As a follow up to yesterdays post, a howto for creating the LatinIME dictionary (in this case raw-nl/main.dict) files!

All info necessary to do so is readily available on http://code.google.com/p/softkeyboard/wiki/BinaryDictionaries

As a base, you need a wad of decent text, the more the better! The quality of the dictionary will improve as more data is fed into the file. The example on SoftKeyboard uses the Wikipedia for bulk text!

The dutch dump is available on http://download.wikimedia.org/nlwiki/20100813/ Considering the different dumps, I chose the one containing the Articles, templates, image descriptions, and primary meta-pages, but not the revision or user data..

2010-08-13 16:17:13 done Articles, templates, image descriptions, and primary meta-pages.
2010-08-13 16:17:13: nlwiki 1003105 pages (382.643/sec), 1003105 revs (382.643/sec), 92.5% prefetched, ETA 2010-08-13 16:59:24 [max 1971556]
This contains current versions of article content, and is the archive most mirror sites will probably want.
pages-articles.xml.bz2 549.0 MB

The Softkeyboard explenation offers the following bash script to analyse the wad of text into a weighed word list.

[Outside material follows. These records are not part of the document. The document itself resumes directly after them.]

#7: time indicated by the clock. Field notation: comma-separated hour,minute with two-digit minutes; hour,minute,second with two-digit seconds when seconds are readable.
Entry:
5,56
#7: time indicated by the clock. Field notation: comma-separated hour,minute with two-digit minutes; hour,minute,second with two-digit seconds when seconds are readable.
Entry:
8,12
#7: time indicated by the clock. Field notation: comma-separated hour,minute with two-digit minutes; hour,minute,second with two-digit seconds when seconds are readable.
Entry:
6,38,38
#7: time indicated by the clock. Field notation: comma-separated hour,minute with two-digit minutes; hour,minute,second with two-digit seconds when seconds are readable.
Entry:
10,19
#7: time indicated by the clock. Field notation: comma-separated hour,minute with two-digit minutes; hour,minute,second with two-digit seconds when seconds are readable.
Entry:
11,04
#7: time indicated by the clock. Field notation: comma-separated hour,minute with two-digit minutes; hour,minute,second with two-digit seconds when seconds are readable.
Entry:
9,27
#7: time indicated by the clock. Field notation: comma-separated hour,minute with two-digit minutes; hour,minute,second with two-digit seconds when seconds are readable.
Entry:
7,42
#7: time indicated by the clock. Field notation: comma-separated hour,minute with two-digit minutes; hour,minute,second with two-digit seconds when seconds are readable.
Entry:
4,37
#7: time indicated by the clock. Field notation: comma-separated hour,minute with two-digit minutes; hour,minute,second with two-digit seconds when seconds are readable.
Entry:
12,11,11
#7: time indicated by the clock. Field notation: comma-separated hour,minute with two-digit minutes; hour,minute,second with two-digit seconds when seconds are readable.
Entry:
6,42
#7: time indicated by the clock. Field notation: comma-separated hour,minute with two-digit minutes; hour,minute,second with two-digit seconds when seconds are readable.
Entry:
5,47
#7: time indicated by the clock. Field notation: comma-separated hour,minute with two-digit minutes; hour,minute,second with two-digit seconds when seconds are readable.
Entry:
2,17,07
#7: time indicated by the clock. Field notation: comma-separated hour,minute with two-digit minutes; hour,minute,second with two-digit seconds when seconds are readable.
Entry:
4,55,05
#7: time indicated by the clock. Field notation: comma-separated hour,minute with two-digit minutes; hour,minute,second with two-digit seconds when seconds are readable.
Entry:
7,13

My blog screws up code, check gertschepens.be or the original page for the commands
Code from Softkeyboard, contributed by Jacob Nordfalk

This creates a weighed and sorted list of the words in the file. The more data, the more reliable this set will be. (The database dump of a dutch forum would be a nice addition to get more of the common language in there, as a counterweight to the dictionary wording.)
The weighed values are between 194 and 8671269 (this is the # of times a word is found in the text) in case of this specific export. The sample.xml however speaks of a frequency value from 0 to 255.

So I created a perl script to fix the numbering; the script needs a sorted list, frequent words first, infrequent ones later. It cycles trough and replaces the initial numbering (in the correctly formatted xml) by the weighed alternative.

The source is not available here for formatting reasons; click the Perl script link!

Once we have a decent .xml, all we need to do is convert it to the necessary .dict format, which is described in the Softkeyboard text; and the necessary software is in their repositories.

After this, we have a valid main.dict file, ready to be compiled into a LatinIME pack. Compiling all languages into the pack will not be possible due to very limited space on the system partition (My magic has about 1 MB free space on its /system partition), so a solution will have to be found to store the dictionary files out of the LatinIME keyboard apk. (which is preferable at any rate!) My dutch dictionary was submitted to CM but will probably not make it in until the external/internal dictionary problem is solved! (in the mean while, Im using a home-rolled version! The default CM keyboard with added raw-nl, currently available here)

Edit: I apparently typed “SoftPedia” a couple of times instead of “the Softkeyboard Wiki” – Must’ve been very tired while putting that together :/ Sorry for the confusion. At any rate – all the necessary links are in there.